(Dataset extract)
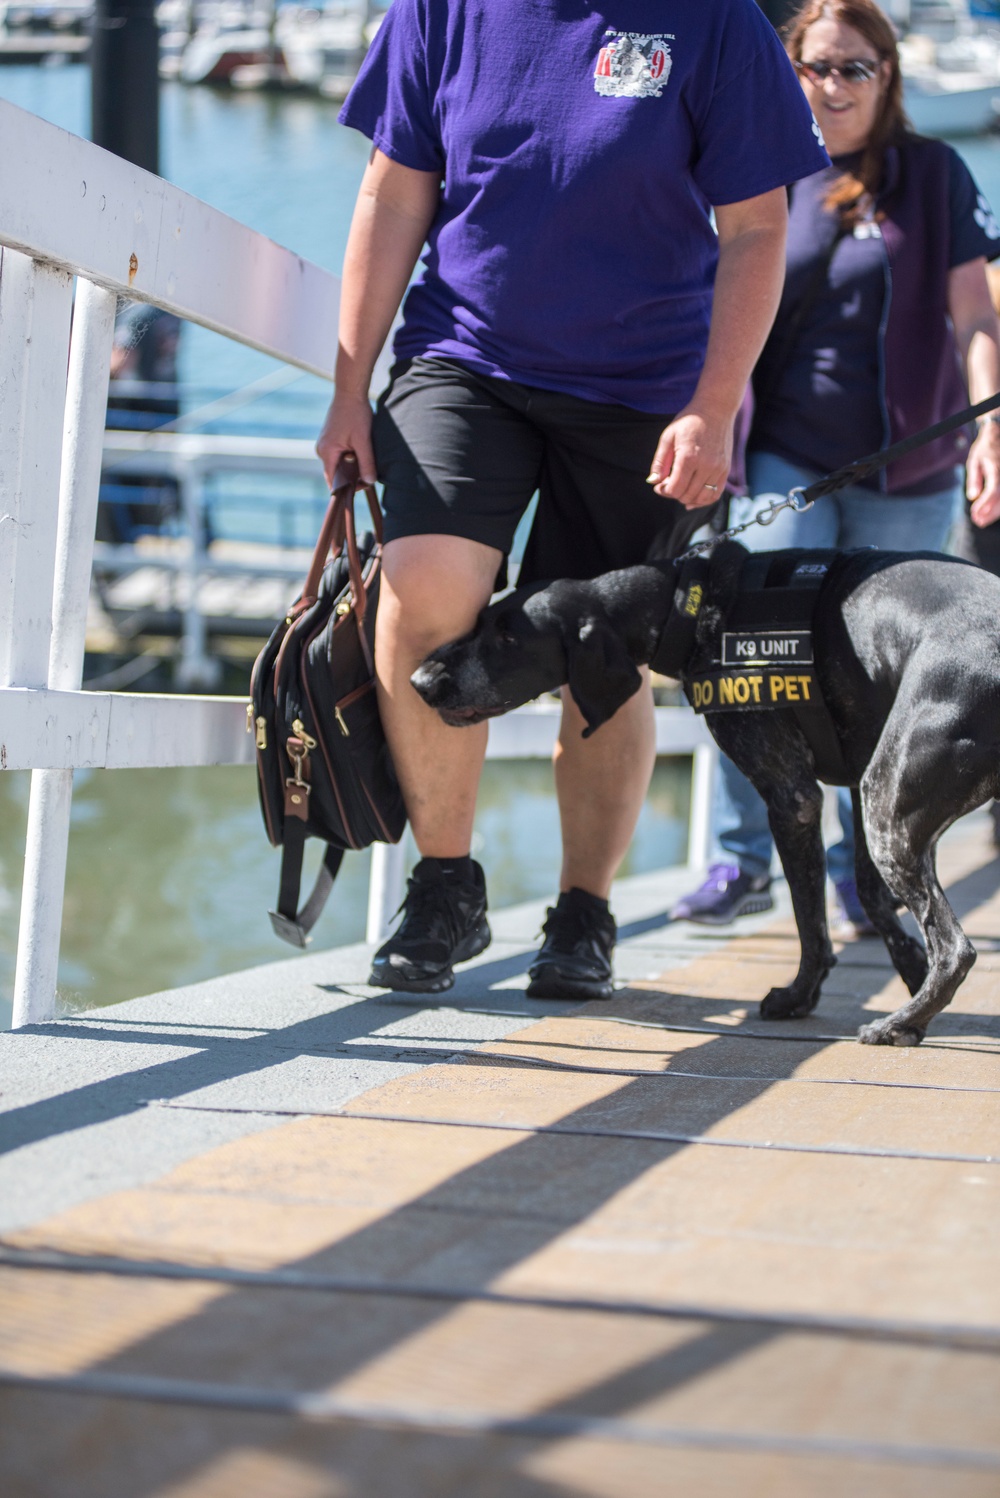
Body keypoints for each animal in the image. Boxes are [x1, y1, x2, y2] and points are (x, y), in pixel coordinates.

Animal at [410, 545, 999, 1048]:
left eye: (511, 639)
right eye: (481, 623)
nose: (420, 680)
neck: (691, 607)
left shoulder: (795, 798)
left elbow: (810, 920)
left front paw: (799, 996)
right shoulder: (857, 782)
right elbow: (872, 896)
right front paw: (909, 970)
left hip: (887, 814)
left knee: (957, 949)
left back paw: (897, 1024)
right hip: (885, 799)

(Goal of the exercise)
Copy out all the data above exactly as written. Skip the pictures.

(Answer area)
Body keypoints for each animal in the image. Boxes are [x1, y1, x2, y2] and points are (x, y), in pixel coordinates.

Animal at [410, 545, 999, 1048]:
left eye: (511, 639)
right eye: (481, 623)
nose: (420, 680)
neck: (691, 607)
left shoulder: (795, 798)
left elbow: (810, 920)
left front paw: (799, 996)
right shoulder: (857, 782)
right elbow: (872, 896)
right front paw: (909, 970)
left hip: (887, 814)
left knee: (957, 949)
left back paw: (897, 1024)
right hip: (885, 799)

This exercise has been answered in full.